How Chiplet Disaggregation Forces a Complete Rethink of Signal Integrity Budgets
P. NakamuraSignal integrity was a manageable problem when everything lived on one die. You closed your timing, ran your SI simulations, handed the netlist to your package team, and called it done. Disaggregation broke that workflow in ways that aren't obvious until you're staring at a 28 Gbps die-to-die link that keeps failing at temperature.
The root issue is boundary ownership. On a monolithic die, the signal path from transmitter to receiver is fully visible to a single team running a single set of tools. Chiplets create physical gaps, substrate routing, microbumps, bridges, RDL layers, that sit between the die-level simulation domain and the package-level simulation domain. Neither team owns the full channel. Both teams model their piece. The handoff between those models is where SI budgets quietly fall apart.
What the Budget Actually Contains
A traditional serial link SI budget accounts for insertion loss, return loss, crosstalk, jitter accumulation, and eye margin. When the channel is entirely on-package, you can treat the bump and trace as a lumped element or a short transmission line. Acceptable. When the die-to-die link spans two chiplets connected through a silicon bridge or RDL fanout, the channel topology looks like this:
graph TD
A[TX Chiplet Bump Array] --> B(Microbump to Bridge)
B --> C[Silicon Bridge Trace]
C --> D(Microbump to Substrate)
D --> E[Organic Substrate Trace]
E --> F(Microbump to Bridge)
F --> G[Silicon Bridge Trace]
G --> H(RX Chiplet Bump Array)
Each transition, die to bump, bump to bridge, bridge to substrate, substrate back to bridge, introduces an impedance discontinuity. Stack six of those discontinuities in series and you're not looking at a transmission line anymore. You're looking at a resonant cavity with a Q factor that depends on bump pitch, dielectric properties, and trace geometry, all of which vary across vendors and process nodes.

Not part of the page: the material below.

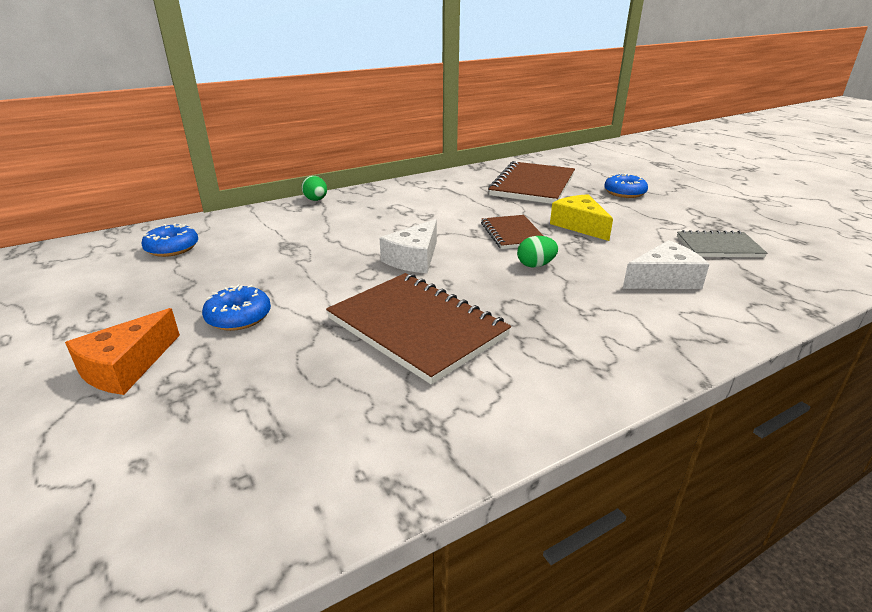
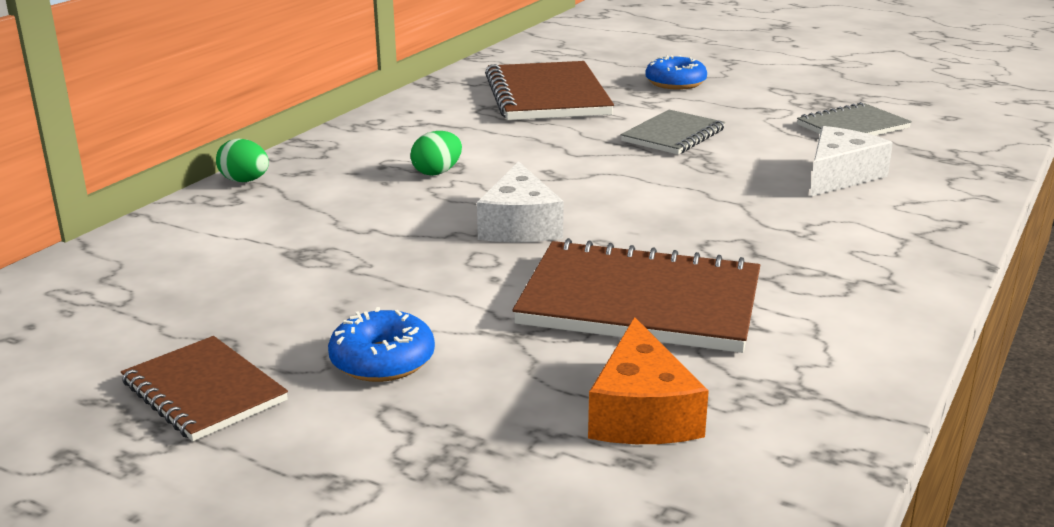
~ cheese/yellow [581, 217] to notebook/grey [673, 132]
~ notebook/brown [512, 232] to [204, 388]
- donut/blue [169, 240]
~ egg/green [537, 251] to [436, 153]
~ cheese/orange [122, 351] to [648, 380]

The UCIe physical layer specification acknowledges this. At 32 Gbps per lane, the channel loss budget for a short-reach chiplet link caps insertion loss at roughly 6 dB. That sounds generous until you realize that microbump transitions alone can consume 1-2 dB each, and a two-chiplet link with bridge routing can have four of them. Margin evaporates fast.
Where Multi-Vendor Designs Get Punished
Homogeneous chiplet stacks, same foundry, same bump rules, validated through one package design kit, give you enough consistency to make SI closure tractable. Heterogeneous stacks, where chiplets come from different foundries with different bump pitches and pad stack rules, are a different problem entirely.
Consider a design pairing a logic chiplet from TSMC N3 with an analog front-end from a 28nm specialty node. The bump pitch mismatch alone (say, 25 µm vs. 55 µm) forces RDL fanout between them. That RDL adds trace length, changes the reference plane geometry, and introduces additional vias. Each of those changes shifts the channel's impedance profile. Your SI team now needs S-parameter models from both chiplet vendors, an accurate 3D EM model of the RDL transition, and a substrate model from the OSAT, all stitched together in a single channel simulation. Getting those models to agree on reference impedance conventions is a negotiation that can take weeks.
This isn't a tools problem, exactly. The tools exist: Ansys HFSS, Cadence Clarity, Keysight ADS can all handle multi-domain channel analysis. The problem is data availability and model fidelity at the early design stages when SI-driven decisions about bump pitch, link topology, and equalization depth actually need to be made.
Equalization Is Not a Free Lunch
When SI margins are tight, the reflex is to add equalization: CTLE on the receiver, FFE on the transmitter, maybe DFE if you need it. That works on PCIe or SerDes links where the channel is well-characterized and power budgets are loose. Chiplet links have tighter power constraints. A 64-tap DFE at 32 Gbps draws non-trivial power per lane, and die-to-die links commonly run hundreds of lanes in parallel. The aggregate power cost of compensating for a poorly modeled channel can easily exceed the power saved by disaggregating in the first place.
The smarter path is to treat SI as a physical design input, not a post-layout fix. Bump pitch, via placement, and RDL routing rules all need to be chosen with channel insertion loss in mind before any schematic is finalized. That requires package engineers and chiplet architects to share a common channel model database from the earliest planning phases, not after tape-out, when the geometry is locked.
Disaggregation gives you yield, reuse, and node flexibility. The price is that signal integrity becomes a system-level discipline instead of a per-team checkbox. Teams that treat it that way ship working silicon. Teams that don't find out the hard way that a microbump is not the same as a wire.